### Directions:
Retype everything in the entries that follow, exactly as shown.

### Material shown:
===============

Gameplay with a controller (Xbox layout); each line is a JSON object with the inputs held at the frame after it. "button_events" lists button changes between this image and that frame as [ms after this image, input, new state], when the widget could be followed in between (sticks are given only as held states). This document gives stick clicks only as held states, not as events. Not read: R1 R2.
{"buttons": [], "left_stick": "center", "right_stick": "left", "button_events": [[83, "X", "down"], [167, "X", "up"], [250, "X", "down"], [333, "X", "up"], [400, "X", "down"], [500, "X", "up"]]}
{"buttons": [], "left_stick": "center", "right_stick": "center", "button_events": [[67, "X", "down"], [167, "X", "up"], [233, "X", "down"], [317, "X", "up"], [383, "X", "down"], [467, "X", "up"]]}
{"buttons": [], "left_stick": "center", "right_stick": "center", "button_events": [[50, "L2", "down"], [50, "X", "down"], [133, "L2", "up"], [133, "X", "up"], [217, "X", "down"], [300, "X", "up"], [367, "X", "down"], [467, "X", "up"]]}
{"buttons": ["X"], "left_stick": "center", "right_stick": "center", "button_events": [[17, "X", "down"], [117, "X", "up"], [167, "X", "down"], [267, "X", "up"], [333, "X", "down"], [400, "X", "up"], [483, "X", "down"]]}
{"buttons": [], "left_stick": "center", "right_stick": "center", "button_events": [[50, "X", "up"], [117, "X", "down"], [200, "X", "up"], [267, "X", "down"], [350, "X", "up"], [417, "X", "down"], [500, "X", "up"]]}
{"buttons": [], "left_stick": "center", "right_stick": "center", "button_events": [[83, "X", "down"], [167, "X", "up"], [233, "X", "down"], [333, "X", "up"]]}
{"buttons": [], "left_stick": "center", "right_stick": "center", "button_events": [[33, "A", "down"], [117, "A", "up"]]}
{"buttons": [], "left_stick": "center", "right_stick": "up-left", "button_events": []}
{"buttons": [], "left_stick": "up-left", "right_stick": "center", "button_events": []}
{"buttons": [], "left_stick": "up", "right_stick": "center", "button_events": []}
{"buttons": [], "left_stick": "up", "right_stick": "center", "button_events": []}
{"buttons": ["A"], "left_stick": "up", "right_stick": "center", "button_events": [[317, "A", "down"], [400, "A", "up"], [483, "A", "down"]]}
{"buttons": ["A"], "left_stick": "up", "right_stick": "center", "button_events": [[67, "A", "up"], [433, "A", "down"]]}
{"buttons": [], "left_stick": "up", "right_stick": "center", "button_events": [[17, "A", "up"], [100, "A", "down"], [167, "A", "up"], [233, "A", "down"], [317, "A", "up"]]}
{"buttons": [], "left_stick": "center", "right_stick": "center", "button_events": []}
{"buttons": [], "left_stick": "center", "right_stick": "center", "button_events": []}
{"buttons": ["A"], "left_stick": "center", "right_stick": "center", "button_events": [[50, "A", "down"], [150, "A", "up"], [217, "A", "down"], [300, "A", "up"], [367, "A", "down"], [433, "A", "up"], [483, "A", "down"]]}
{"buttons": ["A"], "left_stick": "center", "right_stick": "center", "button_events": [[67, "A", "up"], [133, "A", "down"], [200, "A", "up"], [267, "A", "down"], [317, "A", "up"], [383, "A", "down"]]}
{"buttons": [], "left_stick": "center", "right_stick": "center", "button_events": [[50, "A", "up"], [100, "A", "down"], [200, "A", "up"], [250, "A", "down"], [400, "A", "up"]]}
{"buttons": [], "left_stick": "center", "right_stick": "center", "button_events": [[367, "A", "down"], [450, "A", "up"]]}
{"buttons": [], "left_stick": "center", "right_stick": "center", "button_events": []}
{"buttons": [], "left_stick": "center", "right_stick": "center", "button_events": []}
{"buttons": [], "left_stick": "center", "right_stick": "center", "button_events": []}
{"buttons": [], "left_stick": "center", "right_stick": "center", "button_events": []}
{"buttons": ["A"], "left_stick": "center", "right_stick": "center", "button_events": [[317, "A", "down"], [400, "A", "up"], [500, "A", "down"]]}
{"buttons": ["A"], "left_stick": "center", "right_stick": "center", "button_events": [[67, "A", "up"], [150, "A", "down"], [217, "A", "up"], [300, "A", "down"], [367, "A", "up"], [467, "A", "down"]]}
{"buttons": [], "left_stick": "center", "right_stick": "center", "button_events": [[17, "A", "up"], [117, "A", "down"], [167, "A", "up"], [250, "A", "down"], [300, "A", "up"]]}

===============

### Exercise output:
Gameplay with a controller (Xbox layout); each line is a JSON object with the inputs held at the frame after it. "button_events" lists button changes between this image and that frame as [ms after this image, input, new state], when the widget could be followed in between (sticks are given only as held states). This document gives stick clicks only as held states, not as events. Not read: R1 R2.
{"buttons": [], "left_stick": "center", "right_stick": "left", "button_events": [[83, "X", "down"], [167, "X", "up"], [250, "X", "down"], [333, "X", "up"], [400, "X", "down"], [500, "X", "up"]]}
{"buttons": [], "left_stick": "center", "right_stick": "center", "button_events": [[67, "X", "down"], [167, "X", "up"], [233, "X", "down"], [317, "X", "up"], [383, "X", "down"], [467, "X", "up"]]}
{"buttons": [], "left_stick": "center", "right_stick": "center", "button_events": [[50, "L2", "down"], [50, "X", "down"], [133, "L2", "up"], [133, "X", "up"], [217, "X", "down"], [300, "X", "up"], [367, "X", "down"], [467, "X", "up"]]}
{"buttons": ["X"], "left_stick": "center", "right_stick": "center", "button_events": [[17, "X", "down"], [117, "X", "up"], [167, "X", "down"], [267, "X", "up"], [333, "X", "down"], [400, "X", "up"], [483, "X", "down"]]}
{"buttons": [], "left_stick": "center", "right_stick": "center", "button_events": [[50, "X", "up"], [117, "X", "down"], [200, "X", "up"], [267, "X", "down"], [350, "X", "up"], [417, "X", "down"], [500, "X", "up"]]}
{"buttons": [], "left_stick": "center", "right_stick": "center", "button_events": [[83, "X", "down"], [167, "X", "up"], [233, "X", "down"], [333, "X", "up"]]}
{"buttons": [], "left_stick": "center", "right_stick": "center", "button_events": [[33, "A", "down"], [117, "A", "up"]]}
{"buttons": [], "left_stick": "center", "right_stick": "up-left", "button_events": []}
{"buttons": [], "left_stick": "up-left", "right_stick": "center", "button_events": []}
{"buttons": [], "left_stick": "up", "right_stick": "center", "button_events": []}
{"buttons": [], "left_stick": "up", "right_stick": "center", "button_events": []}
{"buttons": ["A"], "left_stick": "up", "right_stick": "center", "button_events": [[317, "A", "down"], [400, "A", "up"], [483, "A", "down"]]}
{"buttons": ["A"], "left_stick": "up", "right_stick": "center", "button_events": [[67, "A", "up"], [433, "A", "down"]]}
{"buttons": [], "left_stick": "up", "right_stick": "center", "button_events": [[17, "A", "up"], [100, "A", "down"], [167, "A", "up"], [233, "A", "down"], [317, "A", "up"]]}
{"buttons": [], "left_stick": "center", "right_stick": "center", "button_events": []}
{"buttons": [], "left_stick": "center", "right_stick": "center", "button_events": []}
{"buttons": ["A"], "left_stick": "center", "right_stick": "center", "button_events": [[50, "A", "down"], [150, "A", "up"], [217, "A", "down"], [300, "A", "up"], [367, "A", "down"], [433, "A", "up"], [483, "A", "down"]]}
{"buttons": ["A"], "left_stick": "center", "right_stick": "center", "button_events": [[67, "A", "up"], [133, "A", "down"], [200, "A", "up"], [267, "A", "down"], [317, "A", "up"], [383, "A", "down"]]}
{"buttons": [], "left_stick": "center", "right_stick": "center", "button_events": [[50, "A", "up"], [100, "A", "down"], [200, "A", "up"], [250, "A", "down"], [400, "A", "up"]]}
{"buttons": [], "left_stick": "center", "right_stick": "center", "button_events": [[367, "A", "down"], [450, "A", "up"]]}
{"buttons": [], "left_stick": "center", "right_stick": "center", "button_events": []}
{"buttons": [], "left_stick": "center", "right_stick": "center", "button_events": []}
{"buttons": [], "left_stick": "center", "right_stick": "center", "button_events": []}
{"buttons": [], "left_stick": "center", "right_stick": "center", "button_events": []}
{"buttons": ["A"], "left_stick": "center", "right_stick": "center", "button_events": [[317, "A", "down"], [400, "A", "up"], [500, "A", "down"]]}
{"buttons": ["A"], "left_stick": "center", "right_stick": "center", "button_events": [[67, "A", "up"], [150, "A", "down"], [217, "A", "up"], [300, "A", "down"], [367, "A", "up"], [467, "A", "down"]]}
{"buttons": [], "left_stick": "center", "right_stick": "center", "button_events": [[17, "A", "up"], [117, "A", "down"], [167, "A", "up"], [250, "A", "down"], [300, "A", "up"]]}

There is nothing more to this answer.